* Written task: Throughout the records below, find each line holding "muss" and copy it.

* Records for this exercise:
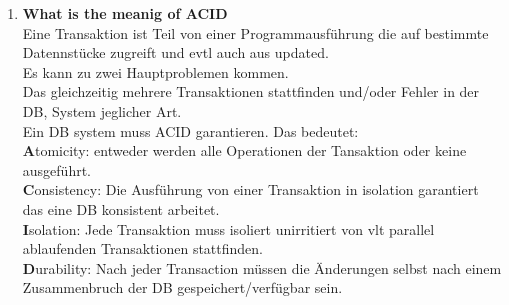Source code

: \documentclass[12pt]{article}\pagestyle{myheadings}
\theoremstyle{plain}
\begin{document}
\begin{enumerate}
\begin{itemize}
\end{itemize}

\item \textbf{What is the meanig of ACID} \\
Eine Transaktion ist Teil von einer Programmausführung die auf bestimmte Datennstücke zugreift und evtl auch aus updated.\\
Es kann zu zwei Hauptproblemen kommen.\\
Das gleichzeitig mehrere Transaktionen stattfinden und/oder Fehler in der DB, System jeglicher Art.\\
Ein DB system muss ACID garantieren. Das bedeutet:\\
\textbf{A}tomicity: entweder werden alle Operationen der Tansaktion oder keine ausgeführt.\\
\textbf{C}onsistency: Die Ausführung von einer Transaktion in isolation garantiert das eine DB konsistent arbeitet.\\
\textbf{I}solation: Jede Transaktion muss isoliert unirritiert von vlt parallel ablaufenden Transaktionen stattfinden.\\
\textbf{D}urability: Nach jeder Transaction müssen die Änderungen selbst nach einem Zusammenbruch der DB  gespeichert/verfügbar sein.\\


\end{enumerate}
\end{document}
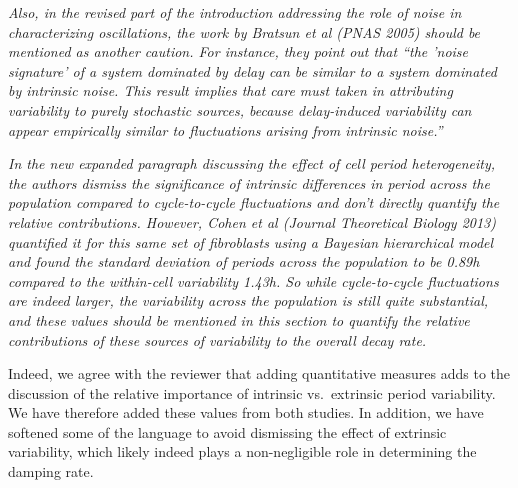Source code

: \documentclass[11pt, letterpaper]{article}
\newenvironment{reviewer}{\itshape\color{gray}}{}
\begin{document}
\begin{reviewer}
Also, in the revised part of the introduction addressing the role of noise in characterizing oscillations, the work by Bratsun et al (PNAS 2005) should be mentioned as another caution. For instance, they point out that ``the 'noise signature' of a system dominated by delay can be similar to a system dominated by intrinsic noise. This result implies that care must taken in attributing variability to purely stochastic sources, because delay-induced variability can appear empirically similar to fluctuations arising from intrinsic noise.''
\end{reviewer}

\begin{reviewer}
In the new expanded paragraph discussing the effect of cell period heterogeneity, the authors dismiss the significance of intrinsic differences in period across the population compared to cycle-to-cycle fluctuations and don't directly quantify the relative contributions. However, Cohen et al (Journal Theoretical Biology 2013) quantified it for this same set of fibroblasts using a Bayesian hierarchical model and found the standard deviation of periods across the population to be 0.89h compared to the within-cell variability 1.43h. So while cycle-to-cycle fluctuations are indeed larger, the variability across the population is still quite substantial, and these values should be mentioned in this section to quantify the relative contributions of these sources of variability to the overall decay rate.
\end{reviewer}

Indeed, we agree with the reviewer that adding quantitative measures adds to the discussion of the relative importance of intrinsic vs.\ extrinsic period variability. We have therefore added these values from both studies. In addition, we have softened some of the language to avoid dismissing the effect of extrinsic variability, which likely indeed plays a non-negligible role in determining the damping rate.
\end{document}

* Result of the exercise:
Ein DB system muss ACID garantieren. Das bedeutet:\\
\textbf{I}solation: Jede Transaktion muss isoliert unirritiert von vlt parallel ablaufenden Transaktionen stattfinden.\\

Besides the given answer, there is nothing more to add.